Work instructions: Look below for the line containing "ճանապարհով։ Գցվեց հիմքը։". Output it and each remaining line of the entries exactly, and nothing else.

Saved data entries:
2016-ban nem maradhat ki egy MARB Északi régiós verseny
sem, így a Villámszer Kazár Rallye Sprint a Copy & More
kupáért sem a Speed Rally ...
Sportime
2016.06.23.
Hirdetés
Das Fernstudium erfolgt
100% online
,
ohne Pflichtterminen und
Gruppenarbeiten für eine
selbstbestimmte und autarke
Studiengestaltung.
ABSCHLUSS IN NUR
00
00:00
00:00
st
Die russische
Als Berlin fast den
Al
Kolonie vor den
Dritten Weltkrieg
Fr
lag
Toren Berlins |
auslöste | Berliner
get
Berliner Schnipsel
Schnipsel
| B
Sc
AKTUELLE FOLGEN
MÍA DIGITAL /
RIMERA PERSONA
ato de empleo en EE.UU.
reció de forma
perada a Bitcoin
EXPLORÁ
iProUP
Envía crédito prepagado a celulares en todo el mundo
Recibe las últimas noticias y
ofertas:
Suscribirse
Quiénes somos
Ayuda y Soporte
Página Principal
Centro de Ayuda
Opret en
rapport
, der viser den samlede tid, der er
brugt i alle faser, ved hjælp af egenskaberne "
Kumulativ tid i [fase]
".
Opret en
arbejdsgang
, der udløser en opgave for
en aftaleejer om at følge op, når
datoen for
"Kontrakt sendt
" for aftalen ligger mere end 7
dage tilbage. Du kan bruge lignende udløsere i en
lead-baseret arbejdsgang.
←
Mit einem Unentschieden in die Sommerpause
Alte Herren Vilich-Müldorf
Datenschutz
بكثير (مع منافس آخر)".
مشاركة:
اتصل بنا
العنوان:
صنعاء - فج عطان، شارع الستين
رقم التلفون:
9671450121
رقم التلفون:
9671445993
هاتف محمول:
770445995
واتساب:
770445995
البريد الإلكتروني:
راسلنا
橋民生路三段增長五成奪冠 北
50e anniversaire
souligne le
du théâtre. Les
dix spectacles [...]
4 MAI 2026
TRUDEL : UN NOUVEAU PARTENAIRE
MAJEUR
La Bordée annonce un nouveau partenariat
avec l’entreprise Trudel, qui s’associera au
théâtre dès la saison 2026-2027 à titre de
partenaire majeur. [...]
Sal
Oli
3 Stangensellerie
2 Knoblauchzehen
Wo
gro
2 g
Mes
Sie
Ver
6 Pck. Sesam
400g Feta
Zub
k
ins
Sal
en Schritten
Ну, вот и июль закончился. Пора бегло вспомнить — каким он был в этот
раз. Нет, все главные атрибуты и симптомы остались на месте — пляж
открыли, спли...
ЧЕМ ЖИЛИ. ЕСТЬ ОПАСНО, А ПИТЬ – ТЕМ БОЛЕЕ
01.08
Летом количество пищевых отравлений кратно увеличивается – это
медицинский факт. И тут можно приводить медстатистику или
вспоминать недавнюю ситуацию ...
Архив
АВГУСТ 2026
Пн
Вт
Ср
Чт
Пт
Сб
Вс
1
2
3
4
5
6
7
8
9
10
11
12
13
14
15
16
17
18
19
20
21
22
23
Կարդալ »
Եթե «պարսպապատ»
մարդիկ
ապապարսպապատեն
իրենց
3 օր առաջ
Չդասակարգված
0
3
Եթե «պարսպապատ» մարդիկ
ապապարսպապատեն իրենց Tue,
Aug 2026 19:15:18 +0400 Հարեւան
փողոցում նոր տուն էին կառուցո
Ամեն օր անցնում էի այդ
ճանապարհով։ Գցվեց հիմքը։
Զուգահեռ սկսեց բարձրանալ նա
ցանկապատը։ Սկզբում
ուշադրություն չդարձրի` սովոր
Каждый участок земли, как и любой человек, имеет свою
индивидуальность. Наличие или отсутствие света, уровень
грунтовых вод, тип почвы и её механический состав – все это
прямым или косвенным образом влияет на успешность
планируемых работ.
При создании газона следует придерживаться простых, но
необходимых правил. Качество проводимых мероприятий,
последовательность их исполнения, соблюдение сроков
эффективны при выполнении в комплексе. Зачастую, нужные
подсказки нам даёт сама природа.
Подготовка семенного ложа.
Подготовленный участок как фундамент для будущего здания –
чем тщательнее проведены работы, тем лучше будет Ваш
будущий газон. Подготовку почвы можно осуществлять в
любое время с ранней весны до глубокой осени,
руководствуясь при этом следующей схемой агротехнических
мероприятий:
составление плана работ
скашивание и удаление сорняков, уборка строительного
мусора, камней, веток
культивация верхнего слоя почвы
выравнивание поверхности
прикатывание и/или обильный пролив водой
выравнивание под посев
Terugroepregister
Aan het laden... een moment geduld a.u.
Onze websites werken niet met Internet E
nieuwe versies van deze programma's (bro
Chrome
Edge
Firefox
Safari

Answer section:
ճանապարհով։ Գցվեց հիմքը։
Զուգահեռ սկսեց բարձրանալ նա
ցանկապատը։ Սկզբում
ուշադրություն չդարձրի` սովոր
Каждый участок земли, как и любой человек, имеет свою
индивидуальность. Наличие или отсутствие света, уровень
грунтовых вод, тип почвы и её механический состав – все это
прямым или косвенным образом влияет на успешность
планируемых работ.
При создании газона следует придерживаться простых, но
необходимых правил. Качество проводимых мероприятий,
последовательность их исполнения, соблюдение сроков
эффективны при выполнении в комплексе. Зачастую, нужные
подсказки нам даёт сама природа.
Подготовка семенного ложа.
Подготовленный участок как фундамент для будущего здания –
чем тщательнее проведены работы, тем лучше будет Ваш
будущий газон. Подготовку почвы можно осуществлять в
любое время с ранней весны до глубокой осени,
руководствуясь при этом следующей схемой агротехнических
мероприятий:
составление плана работ
скашивание и удаление сорняков, уборка строительного
мусора, камней, веток
культивация верхнего слоя почвы
выравнивание поверхности
прикатывание и/или обильный пролив водой
выравнивание под посев
Terugroepregister
Aan het laden... een moment geduld a.u.
Onze websites werken niet met Internet E
nieuwe versies van deze programma's (bro
Chrome
Edge
Firefox
Safari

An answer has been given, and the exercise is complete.